A opinião dos físicos difere em relação à quantidade
de elementos fundamentais ou sobre quais são eles. Para Tales, só há um e é a
água, “levado sem dúvida a esta concepção por ver que o alimento de todas as
coisas é úmido, e que o próprio quente dele procede e dele
vive (ora, aquilo de que as coisas vêm é, para todos, o seu princípio)”[2]. Em
Da Alma[3], o estagirita afirma que está em Tales a afirmação de que os deuses
estão em todas as coisas, pois, em Tales, a alma estaria mistura com o todo.
Nota-se
que a importância de Tales é a apreensão da unidade. Pela primeira vez na
história registrada, o Um aparece como uma questão a ser resolvida, uma solução
a ser encontrada. É necessário descobrir a unidade das coisas e, portanto,
entender qual é o mínimo irredutível. Segundo Hegel, essa afirmação é
fundamentalmente filosófico porque é através dela que se chega à consciência
“de que o um é essência, o verdadeiro, o único que é em si e para si”[4].
Desta
forma, a existência singular (ou seja, tudo aquilo que não é a essência, mas
objetos singulares, como um chapéu, uma mesa, uma pedra, um minério ou uma
nuvem) não possuem autonomia em seu ser. São acidentes. O problema, percebe
Hegel, está na água também ser uma coisa singular.
“Vê-se
certamente que a água é um elemento, um momento no todo em geral, uma força
física universal; mas outra coisa é que a água seja uma existência singular
como todas as outras coisas naturais. Temos esta consciência – a necessidade da
unidade nos impele para isso – de reconhecer algo universal para as coisas
singulares; mas a água também é uma coisa singular. Aqui está a falha; aquilo
que deve ser verdadeiro princípio não precisa ser uma forma unilateral e
singular, mas a diferença mesma deve ser de natureza universal.

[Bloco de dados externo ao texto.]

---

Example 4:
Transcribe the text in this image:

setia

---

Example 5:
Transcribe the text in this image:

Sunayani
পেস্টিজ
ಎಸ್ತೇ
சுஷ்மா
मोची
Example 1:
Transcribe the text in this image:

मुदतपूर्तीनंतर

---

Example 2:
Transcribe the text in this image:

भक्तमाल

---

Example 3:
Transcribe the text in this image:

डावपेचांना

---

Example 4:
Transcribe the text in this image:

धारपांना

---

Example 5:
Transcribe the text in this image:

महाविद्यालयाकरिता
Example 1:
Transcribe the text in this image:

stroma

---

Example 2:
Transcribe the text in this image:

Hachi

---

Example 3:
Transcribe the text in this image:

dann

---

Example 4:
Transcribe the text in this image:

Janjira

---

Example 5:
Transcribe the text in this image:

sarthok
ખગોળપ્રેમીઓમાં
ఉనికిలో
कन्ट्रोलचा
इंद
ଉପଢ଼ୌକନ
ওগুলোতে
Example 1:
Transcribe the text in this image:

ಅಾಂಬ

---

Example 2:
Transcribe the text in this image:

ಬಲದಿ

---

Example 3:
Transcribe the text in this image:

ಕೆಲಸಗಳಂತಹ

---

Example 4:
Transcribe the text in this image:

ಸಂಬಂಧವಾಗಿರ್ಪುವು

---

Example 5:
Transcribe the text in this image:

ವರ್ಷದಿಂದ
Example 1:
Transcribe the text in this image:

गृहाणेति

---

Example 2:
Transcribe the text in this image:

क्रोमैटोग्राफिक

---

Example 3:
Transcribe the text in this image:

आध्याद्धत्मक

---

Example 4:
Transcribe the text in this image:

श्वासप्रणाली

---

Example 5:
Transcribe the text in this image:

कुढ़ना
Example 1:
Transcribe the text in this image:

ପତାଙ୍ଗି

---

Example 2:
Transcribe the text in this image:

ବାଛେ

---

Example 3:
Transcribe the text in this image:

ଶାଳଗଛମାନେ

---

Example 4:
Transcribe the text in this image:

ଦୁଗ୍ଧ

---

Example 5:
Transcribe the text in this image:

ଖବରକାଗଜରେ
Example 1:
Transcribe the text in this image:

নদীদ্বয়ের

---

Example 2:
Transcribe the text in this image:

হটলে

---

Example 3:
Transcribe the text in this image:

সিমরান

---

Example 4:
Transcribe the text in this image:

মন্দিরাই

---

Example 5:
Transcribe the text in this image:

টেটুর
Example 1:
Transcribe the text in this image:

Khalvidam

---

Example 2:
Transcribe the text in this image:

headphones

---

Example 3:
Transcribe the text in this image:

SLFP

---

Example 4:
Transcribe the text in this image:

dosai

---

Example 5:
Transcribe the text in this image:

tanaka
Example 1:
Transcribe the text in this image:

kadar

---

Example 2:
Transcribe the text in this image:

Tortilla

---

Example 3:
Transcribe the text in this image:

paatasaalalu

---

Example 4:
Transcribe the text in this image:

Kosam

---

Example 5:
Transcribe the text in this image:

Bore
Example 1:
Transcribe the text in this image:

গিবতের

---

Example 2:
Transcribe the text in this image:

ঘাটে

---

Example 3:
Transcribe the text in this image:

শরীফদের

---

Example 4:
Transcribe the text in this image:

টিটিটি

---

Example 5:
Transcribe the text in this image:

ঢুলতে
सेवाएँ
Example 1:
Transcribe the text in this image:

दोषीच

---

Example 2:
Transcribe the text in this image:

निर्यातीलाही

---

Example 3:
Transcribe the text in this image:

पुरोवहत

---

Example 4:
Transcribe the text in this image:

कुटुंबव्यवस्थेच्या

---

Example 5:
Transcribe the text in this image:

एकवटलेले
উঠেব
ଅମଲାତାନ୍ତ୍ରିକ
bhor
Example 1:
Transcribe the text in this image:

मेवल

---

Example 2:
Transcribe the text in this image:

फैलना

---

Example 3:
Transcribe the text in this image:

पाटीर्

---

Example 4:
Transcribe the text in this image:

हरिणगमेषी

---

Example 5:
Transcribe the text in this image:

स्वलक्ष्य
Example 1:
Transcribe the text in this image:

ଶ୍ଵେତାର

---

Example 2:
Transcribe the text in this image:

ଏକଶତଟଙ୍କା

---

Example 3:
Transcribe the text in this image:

A forma deve
ser totalidade da forma; isto é a atividade e a autoconsciencia mais alta do
princípio espiritual, que a forma se tenha elevado pelo esforço para a forma
absoluta – o princípio do espiritual”[5], vai dizer Hegel.
Nietzsche
também entende que a afirmação de Tales só tem valor na medida em que se
entender que alí se encontra a proposição “tudo é um”[6]. A dificuldade em
encontrar um conceito para exprimir tal coisa, para Nietzsache, está na própria
maneira grega de ver a realidade. Para eles só haviam homens e deuses, o resto
era um disfarce, metamorfose de homens e deuses. Por isso era difícil captar o
conceito como um conceito propriamente. Diferente dos modernos, também diz
Nietzsche, os gregos personalizavam as abstração, em vez de abstraírem o que
era pessoal. Portanto, aquilo que era observado na natureza era imediatamente
explicado através dos homens, mas Tales começou a acreditar na natureza com
este primeiro passo, o de acreditar na água.
Quanto
Tales diz “Tudo é água”, o homem estremece e se ergue do tatear e rastejar
vermiformes das ciências isoladas, pressente a solução última das coisas e
vence, com esse pressentimento, o acanhamento dos graus inferiores do
conhecimento[7].
O
Um é a maldição do Ocidente, na medida em que sua busca é a história da
filosofia. Dalí pra frente, o Ocidente estava fadado a encontra o Um e a
transformar o mundo em Um. O “descobrimento” das américas não é parte disso? A
América parte do Ocidente, a América que faz parte do Um, que se asujeita ao Um
e se transforma em Um.
O
Um, para algumas sociedade indígenas, é a destruição, é o fim… Aquilo que não
deve ser possibilitado. Por isso lutam positivamente contra a existência do
Estado. A pretensa unidade é a morte da vida, é a criação da hierarquia fixa e
desumana.
Mas
Tales não sabia disso. Tales representa o pensamento que chamamos de racional,
a maneira nossa de pensar. Ele é, de alguma forma e até mesmo simbolicamente,
nosso pai fundador.
Referências
[1] Aristóteles. Metafísica I, 3. 983 b 6 (DK 11 A 12)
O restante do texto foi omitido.